**Data**
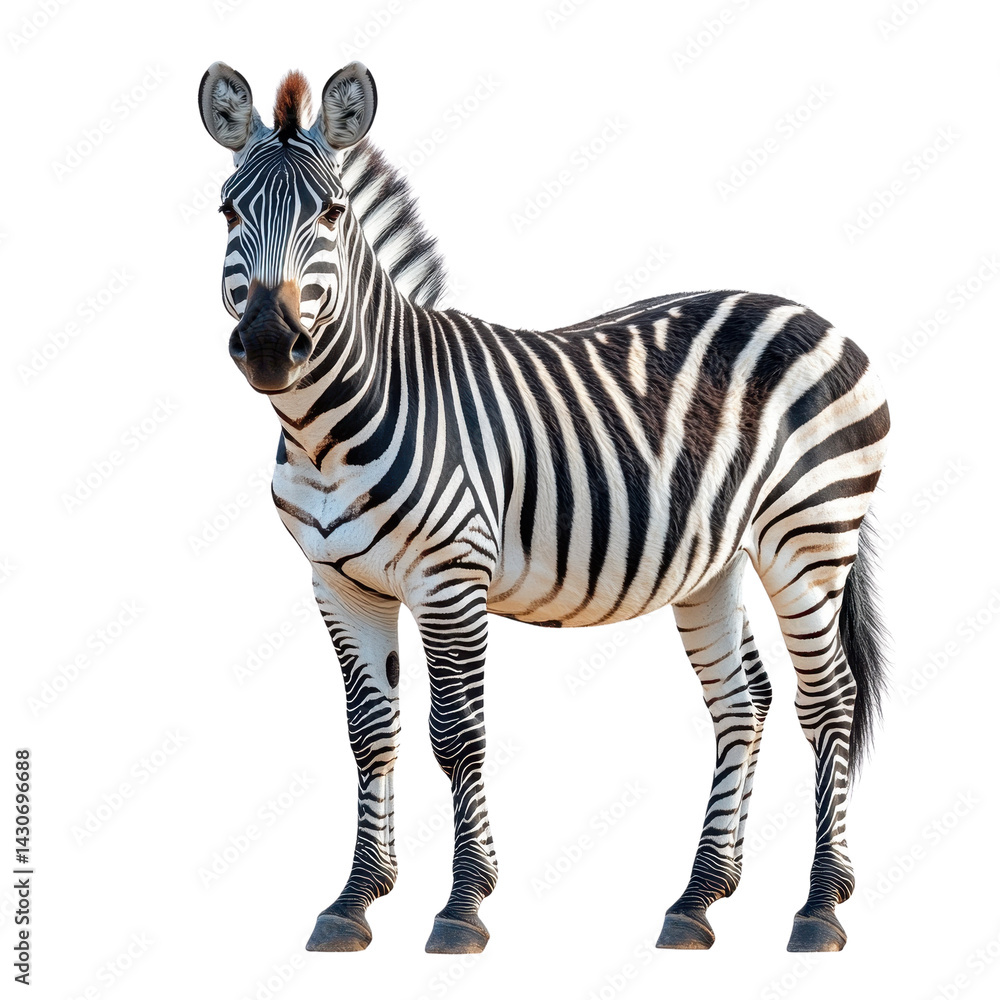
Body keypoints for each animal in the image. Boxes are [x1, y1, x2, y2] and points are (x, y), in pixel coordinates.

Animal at [198, 60, 890, 955]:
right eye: (228, 211)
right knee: (744, 701)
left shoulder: (450, 578)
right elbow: (370, 735)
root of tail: (813, 313)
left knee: (828, 699)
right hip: (716, 560)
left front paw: (463, 905)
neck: (328, 434)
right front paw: (354, 901)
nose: (270, 346)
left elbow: (456, 736)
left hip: (810, 538)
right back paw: (698, 899)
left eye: (331, 213)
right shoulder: (339, 585)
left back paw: (820, 905)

**Exercise requirements**
Transcribe exactly, and only, the lines from the one with "right back paw: (698, 899)" through the last line of the data.

**Exercise output**
right back paw: (698, 899)
left eye: (331, 213)
right shoulder: (339, 585)
left back paw: (820, 905)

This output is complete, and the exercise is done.